Hoher Werterhalt bei langer Lebensdauer

Rating der Spitzenklasse

Ob Holz, Stein oder Beton - die Gesamtnutzungsdauer wird heute für alle Ein- und Zweifamilienhäuser gleichermaßen bei 80 Jahren angesetzt. Die technische Lebensdauer eines modernen Holzhauses beträgt sogar 150 bis 200 Jahre. Prof. Dr.-Ing. Stefan Winter vom Lehrstuhl für Holzbau und Baukonstruktion an der Technischen Universität München: "Es gibt auch 500 Jahre alte Fachwerkhäuser, deren technische Lebensdauer noch lange nicht abgelaufen ist."

Einige Banken bewerten moderne Holzhäuser inzwischen sogar höher als Gebäude in Massivbauweise.
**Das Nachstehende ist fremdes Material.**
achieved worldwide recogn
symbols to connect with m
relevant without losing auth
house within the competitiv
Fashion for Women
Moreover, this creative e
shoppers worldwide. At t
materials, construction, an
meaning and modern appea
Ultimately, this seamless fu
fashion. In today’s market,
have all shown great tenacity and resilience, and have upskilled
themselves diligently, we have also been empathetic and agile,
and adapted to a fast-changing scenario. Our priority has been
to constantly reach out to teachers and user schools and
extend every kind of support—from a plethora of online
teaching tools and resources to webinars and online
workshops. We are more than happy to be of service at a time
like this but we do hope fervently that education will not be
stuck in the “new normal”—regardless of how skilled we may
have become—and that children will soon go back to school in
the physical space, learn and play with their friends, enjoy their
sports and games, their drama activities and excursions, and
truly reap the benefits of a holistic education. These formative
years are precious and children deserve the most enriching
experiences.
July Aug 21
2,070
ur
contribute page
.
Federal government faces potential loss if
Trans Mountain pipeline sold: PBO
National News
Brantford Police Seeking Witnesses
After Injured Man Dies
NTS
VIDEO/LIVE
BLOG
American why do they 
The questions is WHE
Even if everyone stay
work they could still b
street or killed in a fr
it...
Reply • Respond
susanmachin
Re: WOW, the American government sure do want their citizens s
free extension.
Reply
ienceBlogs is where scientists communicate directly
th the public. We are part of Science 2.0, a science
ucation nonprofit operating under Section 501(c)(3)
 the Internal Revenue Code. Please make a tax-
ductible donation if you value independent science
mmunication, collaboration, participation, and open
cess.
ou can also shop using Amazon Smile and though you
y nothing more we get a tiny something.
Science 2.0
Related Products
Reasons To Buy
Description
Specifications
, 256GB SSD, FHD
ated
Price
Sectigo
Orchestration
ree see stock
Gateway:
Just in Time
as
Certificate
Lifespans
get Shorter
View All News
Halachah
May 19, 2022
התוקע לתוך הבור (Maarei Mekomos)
Denn immer mehr Geldinstitute berücksichtigen bei der Beleihung bzw. Finanzierung, ob bei der Errichtung eines Hauses ein Qualitätssicherungssystem angewendet wird. „Und dies ist bei Holzbauten eher der Fall als im traditionellen Massivbau", so Winter. „Durch den geregelten Prozess bei Holzbauten können Kreditgeber davon ausgehen, dass das Haus auch fertig gebaut wird." Darüber hinaus werden in Zukunft bauphysikalische Eigenschaften wie Heizung und Energieverbrauch stärker in die Wertermittlung einfließen. Hier schneidet der Holzbau ebenfalls besser ab als vergleichbare Massivbauweisen, weil Holzhäuser in der Regel weniger Energie verbrauchen.